Via The Globe and Mail: B.C. gears up for measles after two new Chilliwack cases. Excerpt:
With two confirmed cases of measles in B.C.’s Fraser Valley and about 100 other suspected cases, provincial health officials are gearing up for another outbreak of the easily transmitted, highly contagious virus.
The fight began last summer, and by fall appeared to have been successful. But because so many people have been exposed to the two new cases reported in Chilliwack, a community about 100 kilometres east of Vancouver, there are fears the disease will spread quickly in the area, where vaccination rates are low (60 to 70 per cent).

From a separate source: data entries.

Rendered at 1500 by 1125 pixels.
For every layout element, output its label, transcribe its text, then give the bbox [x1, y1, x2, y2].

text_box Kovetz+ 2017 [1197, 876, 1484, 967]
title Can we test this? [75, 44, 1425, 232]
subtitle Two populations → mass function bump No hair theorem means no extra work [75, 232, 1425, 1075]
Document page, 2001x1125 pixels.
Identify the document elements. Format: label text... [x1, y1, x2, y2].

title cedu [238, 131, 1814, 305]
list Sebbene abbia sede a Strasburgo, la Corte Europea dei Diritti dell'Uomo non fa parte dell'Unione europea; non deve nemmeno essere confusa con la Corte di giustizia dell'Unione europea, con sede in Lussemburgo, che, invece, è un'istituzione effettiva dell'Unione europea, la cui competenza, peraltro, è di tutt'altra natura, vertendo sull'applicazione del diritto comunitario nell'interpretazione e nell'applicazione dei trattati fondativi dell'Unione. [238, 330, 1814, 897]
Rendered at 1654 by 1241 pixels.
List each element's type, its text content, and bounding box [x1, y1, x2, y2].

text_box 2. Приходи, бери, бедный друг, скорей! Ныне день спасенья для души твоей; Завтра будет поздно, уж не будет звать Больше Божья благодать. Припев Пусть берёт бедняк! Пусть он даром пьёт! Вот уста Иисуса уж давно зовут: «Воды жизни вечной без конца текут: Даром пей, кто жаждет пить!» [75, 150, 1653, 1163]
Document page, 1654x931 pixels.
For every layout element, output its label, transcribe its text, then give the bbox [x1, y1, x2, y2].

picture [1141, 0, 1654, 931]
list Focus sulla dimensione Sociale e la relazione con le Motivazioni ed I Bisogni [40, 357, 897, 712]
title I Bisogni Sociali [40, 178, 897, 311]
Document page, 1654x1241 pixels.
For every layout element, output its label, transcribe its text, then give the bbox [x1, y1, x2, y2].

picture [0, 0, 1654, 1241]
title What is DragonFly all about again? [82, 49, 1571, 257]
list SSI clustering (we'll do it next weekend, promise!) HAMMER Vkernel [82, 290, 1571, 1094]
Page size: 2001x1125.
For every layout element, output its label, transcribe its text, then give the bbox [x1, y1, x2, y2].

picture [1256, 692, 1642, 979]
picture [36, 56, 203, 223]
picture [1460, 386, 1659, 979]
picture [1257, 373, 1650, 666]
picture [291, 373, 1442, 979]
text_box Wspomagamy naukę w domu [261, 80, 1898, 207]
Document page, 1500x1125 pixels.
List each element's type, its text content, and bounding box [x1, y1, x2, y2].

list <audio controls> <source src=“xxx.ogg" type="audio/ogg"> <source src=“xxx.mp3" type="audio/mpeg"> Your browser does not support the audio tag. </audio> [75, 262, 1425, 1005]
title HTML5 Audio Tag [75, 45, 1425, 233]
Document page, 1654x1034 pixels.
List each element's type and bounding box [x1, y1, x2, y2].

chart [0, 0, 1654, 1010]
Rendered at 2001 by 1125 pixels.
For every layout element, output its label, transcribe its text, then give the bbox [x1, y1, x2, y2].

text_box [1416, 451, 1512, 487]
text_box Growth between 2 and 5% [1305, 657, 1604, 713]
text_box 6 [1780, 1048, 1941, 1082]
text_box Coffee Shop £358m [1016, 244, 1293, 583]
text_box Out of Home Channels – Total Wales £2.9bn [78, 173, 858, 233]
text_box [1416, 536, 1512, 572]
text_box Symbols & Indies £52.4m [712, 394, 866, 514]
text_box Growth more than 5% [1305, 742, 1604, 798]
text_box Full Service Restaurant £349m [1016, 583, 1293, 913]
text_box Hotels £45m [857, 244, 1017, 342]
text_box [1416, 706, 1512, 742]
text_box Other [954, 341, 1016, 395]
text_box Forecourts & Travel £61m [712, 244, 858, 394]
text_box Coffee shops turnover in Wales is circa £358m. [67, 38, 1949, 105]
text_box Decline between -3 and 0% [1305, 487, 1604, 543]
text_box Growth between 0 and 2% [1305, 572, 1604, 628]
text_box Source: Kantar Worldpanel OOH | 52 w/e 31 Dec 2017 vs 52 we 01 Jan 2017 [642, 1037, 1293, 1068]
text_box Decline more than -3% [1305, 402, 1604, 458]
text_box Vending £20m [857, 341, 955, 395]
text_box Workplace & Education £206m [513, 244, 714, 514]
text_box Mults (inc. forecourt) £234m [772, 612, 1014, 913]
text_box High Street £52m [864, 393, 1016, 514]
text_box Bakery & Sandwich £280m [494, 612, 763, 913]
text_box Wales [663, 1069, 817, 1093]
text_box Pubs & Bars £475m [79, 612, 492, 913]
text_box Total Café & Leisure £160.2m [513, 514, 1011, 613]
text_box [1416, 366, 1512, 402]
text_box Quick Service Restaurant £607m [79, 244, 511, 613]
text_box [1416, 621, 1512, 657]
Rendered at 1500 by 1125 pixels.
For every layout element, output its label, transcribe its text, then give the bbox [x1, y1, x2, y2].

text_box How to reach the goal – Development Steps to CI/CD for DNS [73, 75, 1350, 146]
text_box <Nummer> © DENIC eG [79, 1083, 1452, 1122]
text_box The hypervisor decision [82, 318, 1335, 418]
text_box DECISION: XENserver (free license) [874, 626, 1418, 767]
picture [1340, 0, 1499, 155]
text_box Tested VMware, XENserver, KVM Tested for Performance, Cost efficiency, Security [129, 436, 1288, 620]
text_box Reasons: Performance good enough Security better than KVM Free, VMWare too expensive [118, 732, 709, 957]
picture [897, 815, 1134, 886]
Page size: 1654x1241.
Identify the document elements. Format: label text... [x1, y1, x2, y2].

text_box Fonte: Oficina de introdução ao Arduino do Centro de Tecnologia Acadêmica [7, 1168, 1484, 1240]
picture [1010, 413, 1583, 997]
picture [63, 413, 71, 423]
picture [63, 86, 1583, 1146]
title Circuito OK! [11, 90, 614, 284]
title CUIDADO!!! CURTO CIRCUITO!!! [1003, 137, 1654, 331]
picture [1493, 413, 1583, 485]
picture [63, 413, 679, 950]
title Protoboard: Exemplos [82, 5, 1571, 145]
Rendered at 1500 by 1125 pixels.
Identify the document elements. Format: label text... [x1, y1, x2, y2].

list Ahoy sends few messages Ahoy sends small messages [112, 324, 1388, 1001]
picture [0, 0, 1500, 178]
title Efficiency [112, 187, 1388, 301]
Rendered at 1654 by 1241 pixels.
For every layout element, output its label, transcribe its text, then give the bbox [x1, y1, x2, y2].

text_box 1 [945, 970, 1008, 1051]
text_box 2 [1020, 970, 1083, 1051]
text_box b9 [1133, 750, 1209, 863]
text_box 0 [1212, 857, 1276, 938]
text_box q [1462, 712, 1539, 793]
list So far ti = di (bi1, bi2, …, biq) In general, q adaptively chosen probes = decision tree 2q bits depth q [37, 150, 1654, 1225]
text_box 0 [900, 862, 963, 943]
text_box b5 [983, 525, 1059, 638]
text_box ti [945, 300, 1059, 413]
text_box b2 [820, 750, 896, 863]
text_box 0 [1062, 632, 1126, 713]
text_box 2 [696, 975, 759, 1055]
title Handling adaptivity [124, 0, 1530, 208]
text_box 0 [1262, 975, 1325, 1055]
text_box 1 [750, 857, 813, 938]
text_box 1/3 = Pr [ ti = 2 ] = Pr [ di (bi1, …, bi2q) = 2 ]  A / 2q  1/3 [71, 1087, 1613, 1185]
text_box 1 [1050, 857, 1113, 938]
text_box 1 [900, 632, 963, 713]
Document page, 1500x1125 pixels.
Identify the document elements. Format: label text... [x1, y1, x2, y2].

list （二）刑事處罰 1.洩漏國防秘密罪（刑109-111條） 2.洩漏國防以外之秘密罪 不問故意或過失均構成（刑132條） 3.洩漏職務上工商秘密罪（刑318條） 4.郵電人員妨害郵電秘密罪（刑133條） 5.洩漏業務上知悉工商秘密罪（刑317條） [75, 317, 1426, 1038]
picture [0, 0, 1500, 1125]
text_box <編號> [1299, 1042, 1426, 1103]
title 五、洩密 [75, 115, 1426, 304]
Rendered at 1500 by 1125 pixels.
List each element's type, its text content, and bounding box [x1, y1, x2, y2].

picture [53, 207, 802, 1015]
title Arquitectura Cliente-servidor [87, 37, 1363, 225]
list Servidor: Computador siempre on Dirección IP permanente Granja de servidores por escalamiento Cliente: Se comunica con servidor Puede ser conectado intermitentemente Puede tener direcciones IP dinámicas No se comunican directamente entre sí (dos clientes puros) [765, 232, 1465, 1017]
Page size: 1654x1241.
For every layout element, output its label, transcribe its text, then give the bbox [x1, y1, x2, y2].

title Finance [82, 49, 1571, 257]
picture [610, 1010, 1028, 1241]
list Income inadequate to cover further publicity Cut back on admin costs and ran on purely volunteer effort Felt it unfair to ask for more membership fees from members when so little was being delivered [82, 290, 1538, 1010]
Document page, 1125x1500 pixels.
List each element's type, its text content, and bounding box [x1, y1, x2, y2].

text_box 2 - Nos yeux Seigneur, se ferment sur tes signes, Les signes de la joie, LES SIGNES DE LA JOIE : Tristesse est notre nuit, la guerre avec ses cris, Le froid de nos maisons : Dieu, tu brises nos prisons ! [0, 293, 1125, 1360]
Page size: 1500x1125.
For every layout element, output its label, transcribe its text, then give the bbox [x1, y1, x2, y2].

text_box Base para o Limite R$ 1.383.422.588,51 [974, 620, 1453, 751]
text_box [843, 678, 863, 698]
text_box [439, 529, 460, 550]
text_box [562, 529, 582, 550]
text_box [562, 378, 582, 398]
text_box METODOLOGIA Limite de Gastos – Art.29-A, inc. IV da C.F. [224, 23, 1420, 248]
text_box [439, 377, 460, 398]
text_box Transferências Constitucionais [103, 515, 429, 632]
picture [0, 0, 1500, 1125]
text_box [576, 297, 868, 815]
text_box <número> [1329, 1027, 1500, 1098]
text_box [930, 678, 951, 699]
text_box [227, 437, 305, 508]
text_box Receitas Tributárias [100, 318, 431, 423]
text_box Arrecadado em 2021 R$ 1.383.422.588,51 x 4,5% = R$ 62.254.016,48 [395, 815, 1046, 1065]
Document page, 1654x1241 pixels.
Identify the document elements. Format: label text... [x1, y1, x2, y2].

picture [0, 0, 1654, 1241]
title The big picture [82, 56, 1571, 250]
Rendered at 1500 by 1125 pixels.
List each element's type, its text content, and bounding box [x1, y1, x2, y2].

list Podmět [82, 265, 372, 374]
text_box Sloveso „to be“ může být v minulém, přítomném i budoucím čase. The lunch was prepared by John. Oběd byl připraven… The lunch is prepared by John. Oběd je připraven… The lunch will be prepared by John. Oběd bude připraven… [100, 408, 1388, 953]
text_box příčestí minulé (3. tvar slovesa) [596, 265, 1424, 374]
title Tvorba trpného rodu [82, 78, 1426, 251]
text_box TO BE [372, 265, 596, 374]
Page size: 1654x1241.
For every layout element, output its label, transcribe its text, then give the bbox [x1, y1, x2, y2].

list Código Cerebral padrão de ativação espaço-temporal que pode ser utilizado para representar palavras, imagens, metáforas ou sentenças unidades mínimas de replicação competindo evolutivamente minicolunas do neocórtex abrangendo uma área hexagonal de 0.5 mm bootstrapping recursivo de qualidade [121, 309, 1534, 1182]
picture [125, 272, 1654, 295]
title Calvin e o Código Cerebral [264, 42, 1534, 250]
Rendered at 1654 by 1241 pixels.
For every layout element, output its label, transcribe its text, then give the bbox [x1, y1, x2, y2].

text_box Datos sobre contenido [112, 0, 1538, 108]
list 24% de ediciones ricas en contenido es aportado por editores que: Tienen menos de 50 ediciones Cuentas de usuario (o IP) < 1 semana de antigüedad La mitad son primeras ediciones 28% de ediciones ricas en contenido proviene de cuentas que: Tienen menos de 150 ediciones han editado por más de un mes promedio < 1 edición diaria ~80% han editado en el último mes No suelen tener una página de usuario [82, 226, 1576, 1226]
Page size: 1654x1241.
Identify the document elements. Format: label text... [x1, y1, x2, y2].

“We’re going backwards in terms of vaccinations,” said Monika Naus, medical director at the B.C. Centre for Disease Control. “We have people who won’t get them. They’re sitting ducks.”
The two Chilliwack cases, both in school-age children, forced Mount Cheam Christian School to shut down a week before its scheduled March break. The school is working with the Fraser Health Authority, but is not forcing its students to be vaccinated. Neither is B.C. Health Minister Terry Lake. He said the government will not make vaccinations mandatory, although he urged parents to have their children immunized.
Vaccination is not mandatory in most of Canada. Public health officials prefer to educate rather than force people to do it.
The cases in Chilliwack have some resemblance to November’s measles outbreak in southern Alberta, where the confirmed count topped out at 42 before being declared over. A student at the Coaldale Christian School who had been to the Netherlands contracted measles and set off the chain reaction.
To counter the spread of the virus, health workers launched a public awareness campaign, talked to schools and set up mobile immunization centres. It was a daunting task given religious beliefs and concerns the measles vaccine could do more damage than the illness.
“In this particular community [in Chilliwack], they see it as God’s will,” Dr. Naus said of the resistance to the measles vaccine. “You don’t take that decision making out of God’s hands. … The tools to prevent [measles] are all there. It’s just an uptake of the tools.”